"Toda pessoa só é normal na média." (Sigmund Freud)
Sempre tive um certo encanto pela psiquiatria. Se não fosse uns ruídos da relação pessoal nos estágios precoces do curso médico, talvez hoje eu estivesse lamentando a perda da alegria de transplantar, posto que o cérebro ainda não se transplanta, mesmo sendo o órgão no qual se reconheça um potencial para uma fila gigantesca de candidatos.
Mas voltemos ao começo da meada: estávamos no quarto ano, o estágio da psiquiatria nos colocou na unidade Melanie Klein, e quando o professor ordenou que fizéssemos a anamnese de um jovem recém admitido, Freud deve ter mudado de posição na tumba, porque era certo que não daria certo.
Cercado por quatro estranhos, o nosso pacientinho não moveu nenhum dos mais de 20 músculos da face. Parecia estar a nossa espera. Mais do que isso: parecia que se preparara para o momento, tal a naturalidade com que encarou um a um dos incautos visitantes. E então nos descobrimos perdidos, ninguém tinha nos ensinado por onde começar a entrevista com um paciente psiquiátrico, e o "bom dia" sem resposta foi o primeiro sinal de que não era assim que nos tornaríamos confidentes.
Então, alguém do quarteto teve uma ideia luminosa: "Que tal começarmos pela identificação do paciente, como fazemos com todos?".
Sem ninguém com uma sugestão melhor, saiu: "Como é o seu nome?".
A cara de espanto foi inesquecível:"Vocês não sabem meu nome, mas tá dando no rádio a toda a hora?!".
O que nasce difícil não melhora com o passar do tempo.

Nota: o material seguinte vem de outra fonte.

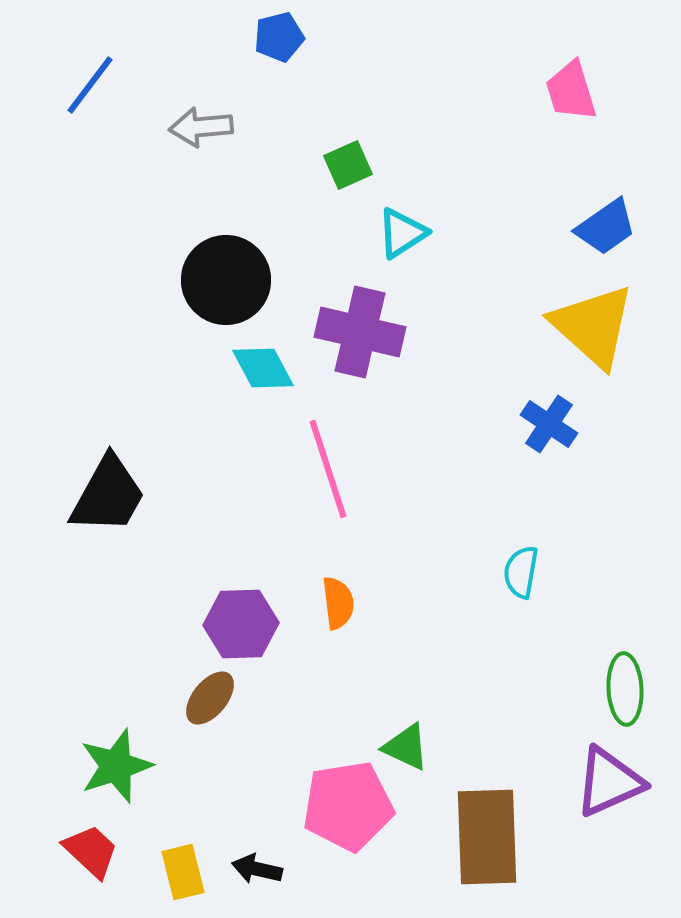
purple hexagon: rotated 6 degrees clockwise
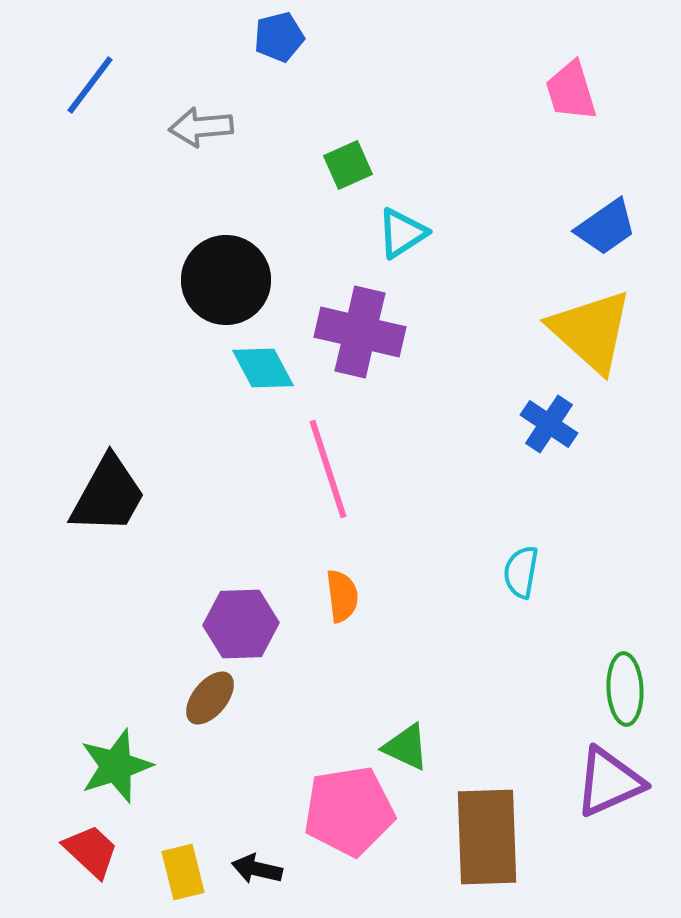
yellow triangle: moved 2 px left, 5 px down
orange semicircle: moved 4 px right, 7 px up
pink pentagon: moved 1 px right, 5 px down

Com a entrevista emperrada, um dos colegas, que o tempo de convívio futuro mostrou ser um grande conciliador, tomou a iniciativa numa trilha que, de tão amistosa, era provável que funcionasse: "Tchê, vou me abrir contigo. Nós somos estudantes, o professor é uma fera, se nós voltarmos lá sem nenhuma palavra tua, o grupo todo vai ganhar zero. A gente quer ser teu amigo, então vamos combinar uma coisa: tu dizes teu nome, onde moras, contas por que vieste para cá, e a gente não te incomoda mais, que tal? Topas?".
A inspeção sequenciada do grupo recomeçou. O olhar gélido dele, batendo no olho aflito de cada um dos parceiros, como se espiasse através dos nossos cérebros e os descobrisse vazios, como acontece quando as pessoas consideradas normais não sabem o que fazer.
E então uma pausa, como se tivesse avaliando se a proposta valia a pena, e uma mudança de posição na cadeira desconfortável só aumentaram nossa ansiedade.
"Topo (funcionou, ufa!). Mas com uma condição: voltem amanhã com um radinho, que eu conto tudo pra vocês! Preciso dum rádio pra descobrir o que estão falando de mim".
O que nasce difícil não melhora com o passar do tempo. Anos depois, já como residente, ouvi do meu chefe, que acompanhava à distância um diálogo meu com um paciente meio estranho, a seguinte lição: "Este papo não vai te levar a lugar nenhum porque estás tentando racionalizar os argumentos de um maluco. Então aprenda o seguinte: em conversa de louco, tu tens que ser o mais louco, porque se não vais ficar numa desvantagem absurda!".
Recapitulando, assumiria que devemos ser menos rigorosos ao rotular, pois, como cantou Caetano, "de perto ninguém é normal".